Look through the listing below and write out exactly the lines from the line with "left knee: (238, 498, -36)" to the line with "left elbow: (621, 468, -16)", both included, and no others.

*** Opening of RECORDS FOR THE TASK ***

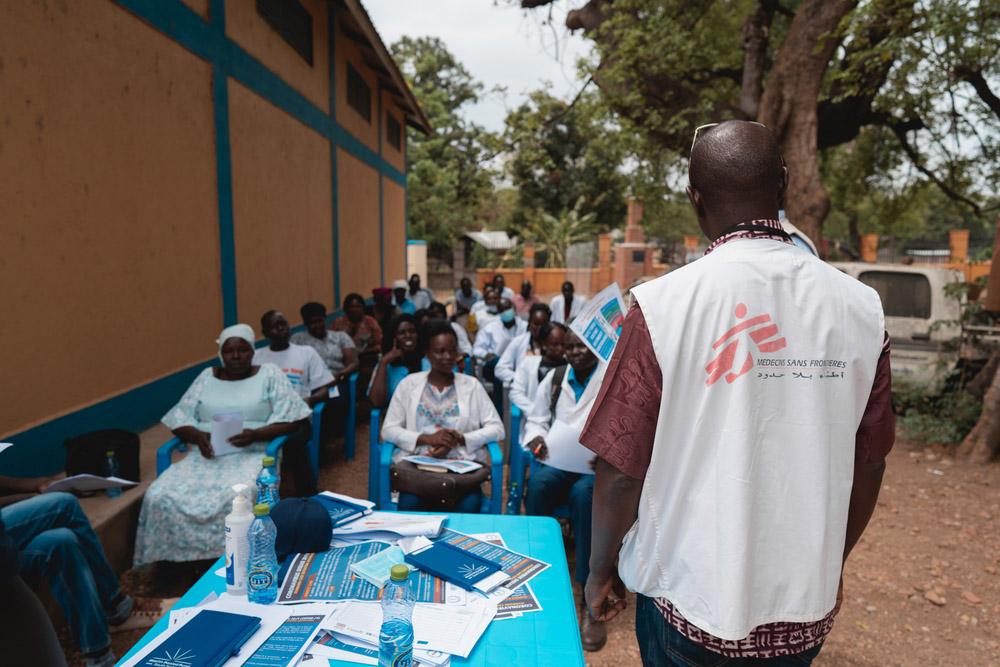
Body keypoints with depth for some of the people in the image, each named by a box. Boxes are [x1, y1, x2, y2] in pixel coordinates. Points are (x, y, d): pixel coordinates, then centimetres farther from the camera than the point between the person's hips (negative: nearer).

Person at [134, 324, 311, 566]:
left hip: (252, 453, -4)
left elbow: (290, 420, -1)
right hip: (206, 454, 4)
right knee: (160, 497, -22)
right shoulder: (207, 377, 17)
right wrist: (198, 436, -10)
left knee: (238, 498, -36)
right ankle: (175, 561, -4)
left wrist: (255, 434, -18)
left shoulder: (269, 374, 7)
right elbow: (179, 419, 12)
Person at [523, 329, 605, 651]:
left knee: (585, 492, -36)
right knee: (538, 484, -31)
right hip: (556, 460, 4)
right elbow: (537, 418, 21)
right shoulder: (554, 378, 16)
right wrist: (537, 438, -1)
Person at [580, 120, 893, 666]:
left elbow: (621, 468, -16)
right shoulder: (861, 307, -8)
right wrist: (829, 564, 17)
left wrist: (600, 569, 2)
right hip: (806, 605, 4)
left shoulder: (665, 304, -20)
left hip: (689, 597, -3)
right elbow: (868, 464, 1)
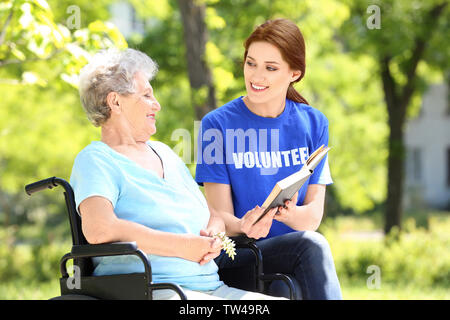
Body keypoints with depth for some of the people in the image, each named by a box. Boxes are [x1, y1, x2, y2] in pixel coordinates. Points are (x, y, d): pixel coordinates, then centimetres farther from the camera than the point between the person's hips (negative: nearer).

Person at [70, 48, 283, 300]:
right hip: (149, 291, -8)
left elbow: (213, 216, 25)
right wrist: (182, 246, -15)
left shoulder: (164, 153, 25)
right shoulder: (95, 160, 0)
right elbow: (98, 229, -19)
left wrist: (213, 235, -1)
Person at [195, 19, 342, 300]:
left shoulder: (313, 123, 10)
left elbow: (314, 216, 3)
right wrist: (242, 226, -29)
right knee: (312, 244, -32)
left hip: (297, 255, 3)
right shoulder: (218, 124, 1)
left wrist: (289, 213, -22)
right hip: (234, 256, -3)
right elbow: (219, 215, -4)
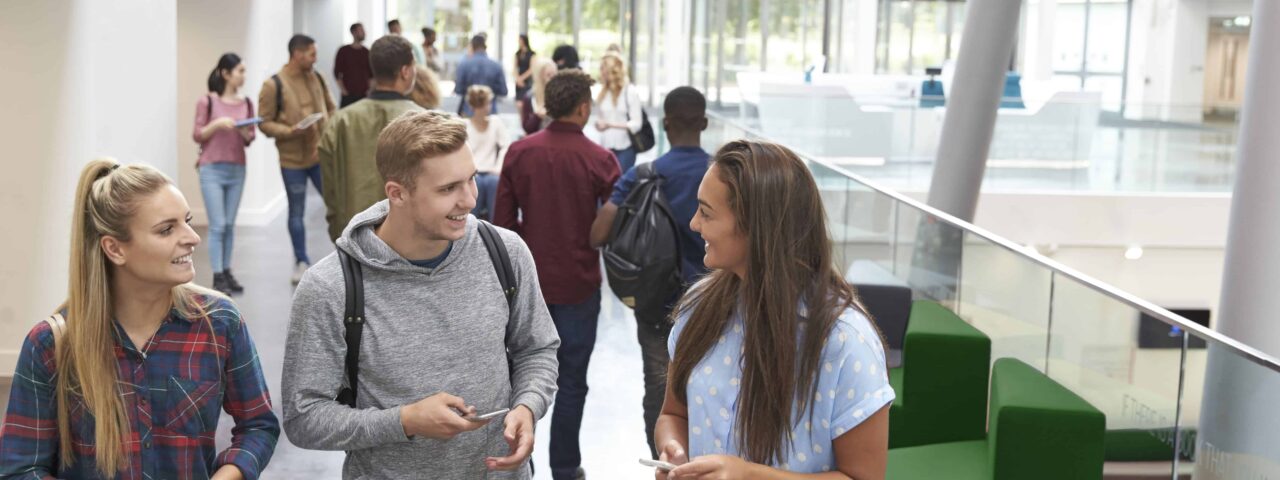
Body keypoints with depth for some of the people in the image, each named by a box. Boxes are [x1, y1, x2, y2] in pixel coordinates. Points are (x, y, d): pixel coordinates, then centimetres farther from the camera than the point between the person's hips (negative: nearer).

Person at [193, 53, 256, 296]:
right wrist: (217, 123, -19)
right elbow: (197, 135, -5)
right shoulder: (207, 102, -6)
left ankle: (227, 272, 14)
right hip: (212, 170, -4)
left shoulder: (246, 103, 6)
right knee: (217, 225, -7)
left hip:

*** Close of RECORDS FOR THE TASK ***
*** Opening of RECORDS FOR THE TASK ***

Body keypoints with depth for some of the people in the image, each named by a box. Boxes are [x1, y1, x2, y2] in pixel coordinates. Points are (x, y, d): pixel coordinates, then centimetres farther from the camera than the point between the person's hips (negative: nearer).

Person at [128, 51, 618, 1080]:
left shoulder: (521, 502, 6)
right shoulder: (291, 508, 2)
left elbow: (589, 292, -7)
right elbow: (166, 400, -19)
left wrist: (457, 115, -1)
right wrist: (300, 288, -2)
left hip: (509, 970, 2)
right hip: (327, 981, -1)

*** Close of RECORDS FOR THE TASK ***

- SOLVED EXERCISE -
left knee: (238, 498, -36)
right ankle: (175, 561, -4)
left wrist: (255, 434, -18)
left shoulder: (269, 374, 7)
right elbow: (179, 419, 12)
Person at [523, 329, 605, 651]:
left knee: (585, 492, -36)
right knee: (538, 484, -31)
right hip: (556, 460, 4)
right elbow: (537, 418, 21)
right shoulder: (554, 378, 16)
right wrist: (537, 438, -1)
Person at [580, 120, 893, 666]:
left elbow: (621, 468, -16)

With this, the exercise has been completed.